Brief 1
In the gym_marioai documentation excerpt below, rewrite the paragraph beginning "if compact_observation is set to true" as a concise bulleted list that keeps its main facts.
Brief 2
Proceed with the gym_marioai documentation excerpt below, picking up after its final line.

Modifying the reward function

from gym_marioai import RewardSettings

reward_settings = RewardSettings(progress=1, timestep=-.1, mario_mode=10, kill=1, 
                                 coin=1, win=100, dead=-100, cliff=25)

Use custom levels

from gym_marioai import levels
env = gym.make("Marioai-v0", host='localhost', port=8080,
               level_path=levels.one_cliff_level)

It is also possible to create new levels using the level generator that is included in the MarioAI engine. If a level is stored as example.lvl, you can use it by passing the absolute path as a string.

Observations

if compact_observation is set to true, the environment will return hash values of range int32. This is particularly useful for Tabular Reinforcement Learning. Otherwise, the receptive field is represented as numpy array of dtype int8 and shape rf_width * rf_height * 4. It contains for every cell, for every feature of [enemy, obstacle, coin, itembox], a 1 if included in the cell and a 0 otherwise.

the reset() function

env.reset(seed=None, difficulty=None, level_path="None", render=None)

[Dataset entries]
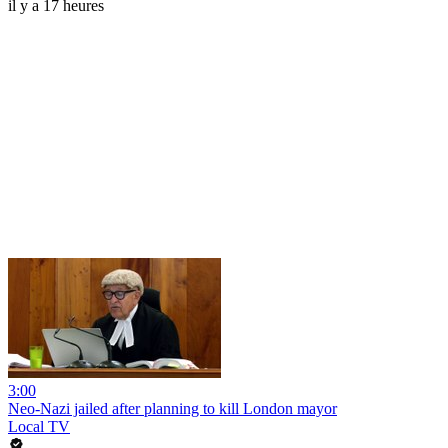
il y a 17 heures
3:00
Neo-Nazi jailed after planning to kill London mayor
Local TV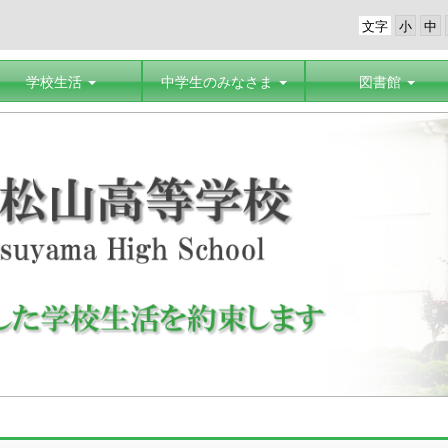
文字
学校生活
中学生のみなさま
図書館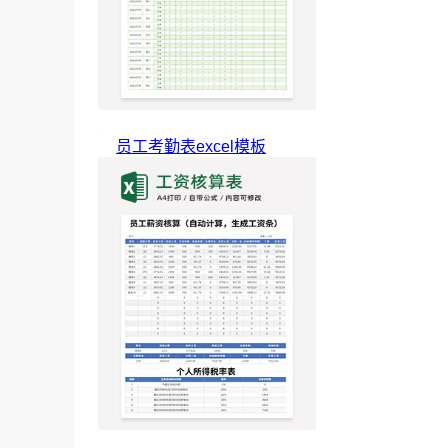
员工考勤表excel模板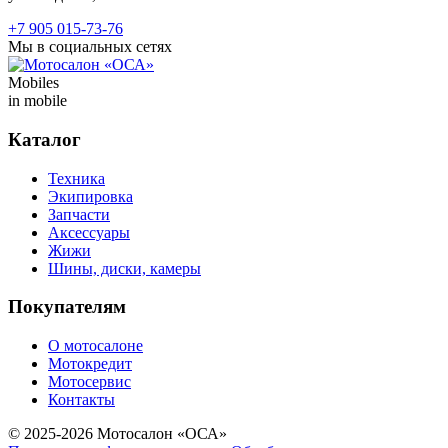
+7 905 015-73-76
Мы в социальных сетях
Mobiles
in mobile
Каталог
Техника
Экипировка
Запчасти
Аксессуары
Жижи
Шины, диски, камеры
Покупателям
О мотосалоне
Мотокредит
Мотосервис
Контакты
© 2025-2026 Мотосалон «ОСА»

==

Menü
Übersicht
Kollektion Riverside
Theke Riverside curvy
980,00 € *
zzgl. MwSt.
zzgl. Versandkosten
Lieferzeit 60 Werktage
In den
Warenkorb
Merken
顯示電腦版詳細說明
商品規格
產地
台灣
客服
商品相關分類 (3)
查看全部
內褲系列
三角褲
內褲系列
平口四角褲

Expected answer 1
- When compact_observation is set to true, the environment returns hash values in the int32 range, which is especially useful for Tabular Reinforcement Learning.
- Otherwise, the receptive field is returned as a numpy array of dtype int8 with shape rf_width * rf_height * 4.
- For each location in the receptive field and for each feature (enemy, obstacle, coin, itembox), the array holds a 1 if the feature is present there and a 0 otherwise.

Expected answer 2
Provides the possibility to change the level parameters on a reset. This is useful e.g. if you want the agent to train on random levels.

Development

1) Requirements

  • JDK 1.8 with Maven plugin

2) Build and install MarioAI engine

  • cd marioai-engine
  • mvn clean package install
  • (optionally build JAR with sources): mvn source:jar install

3) Build and run the server

  • cd marioai-server
  • mvn clean package
  • java -jar target/marioai-server-0.1-jar-with-dependencies.jar

4) Modifying the protobuf interface

  • interface specified in marioai-server/src/main/resources/proto/mario.proto
  • the python proto needs to be recompiled manually, e.g. using the makepythonproto bash script

(to publish modifications on marioai-server, you will probably want to update the precompiled .jar in the python package as well.)